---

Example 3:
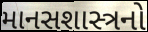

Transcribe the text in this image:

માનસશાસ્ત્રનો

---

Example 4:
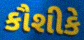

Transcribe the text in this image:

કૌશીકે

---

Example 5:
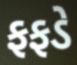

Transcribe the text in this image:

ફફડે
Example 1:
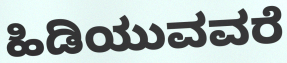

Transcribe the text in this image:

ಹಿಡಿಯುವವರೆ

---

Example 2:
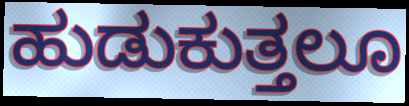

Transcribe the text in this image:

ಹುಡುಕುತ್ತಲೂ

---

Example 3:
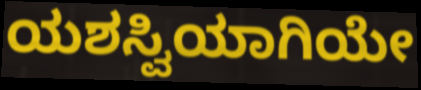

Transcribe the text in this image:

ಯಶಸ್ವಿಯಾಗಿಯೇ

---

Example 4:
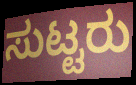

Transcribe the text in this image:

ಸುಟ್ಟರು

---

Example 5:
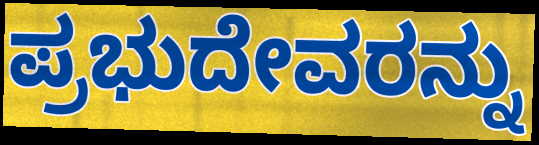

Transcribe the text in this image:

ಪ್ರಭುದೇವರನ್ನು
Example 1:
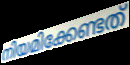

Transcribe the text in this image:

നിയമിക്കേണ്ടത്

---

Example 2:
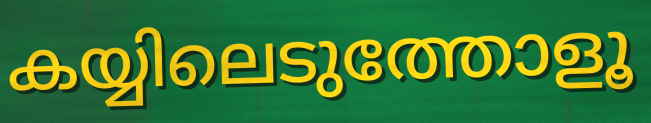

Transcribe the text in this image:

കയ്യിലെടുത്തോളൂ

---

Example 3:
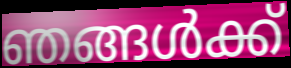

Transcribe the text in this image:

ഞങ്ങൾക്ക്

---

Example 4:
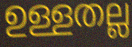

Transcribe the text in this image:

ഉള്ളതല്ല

========================================================================

What the task asks ::
Your reply should restate every entry exactly, with the pictures left out.

Reply ::
---

Example 3:

Transcribe the text in this image:

માનસશાસ્ત્રનો

---

Example 4:

Transcribe the text in this image:

કૌશીકે

---

Example 5:

Transcribe the text in this image:

ફફડે
Example 1:

Transcribe the text in this image:

ಹಿಡಿಯುವವರೆ

---

Example 2:

Transcribe the text in this image:

ಹುಡುಕುತ್ತಲೂ

---

Example 3:

Transcribe the text in this image:

ಯಶಸ್ವಿಯಾಗಿಯೇ

---

Example 4:

Transcribe the text in this image:

ಸುಟ್ಟರು

---

Example 5:

Transcribe the text in this image:

ಪ್ರಭುದೇವರನ್ನು
Example 1:

Transcribe the text in this image:

നിയമിക്കേണ്ടത്

---

Example 2:

Transcribe the text in this image:

കയ്യിലെടുത്തോളൂ

---

Example 3:

Transcribe the text in this image:

ഞങ്ങൾക്ക്

---

Example 4:

Transcribe the text in this image:

ഉള്ളതല്ല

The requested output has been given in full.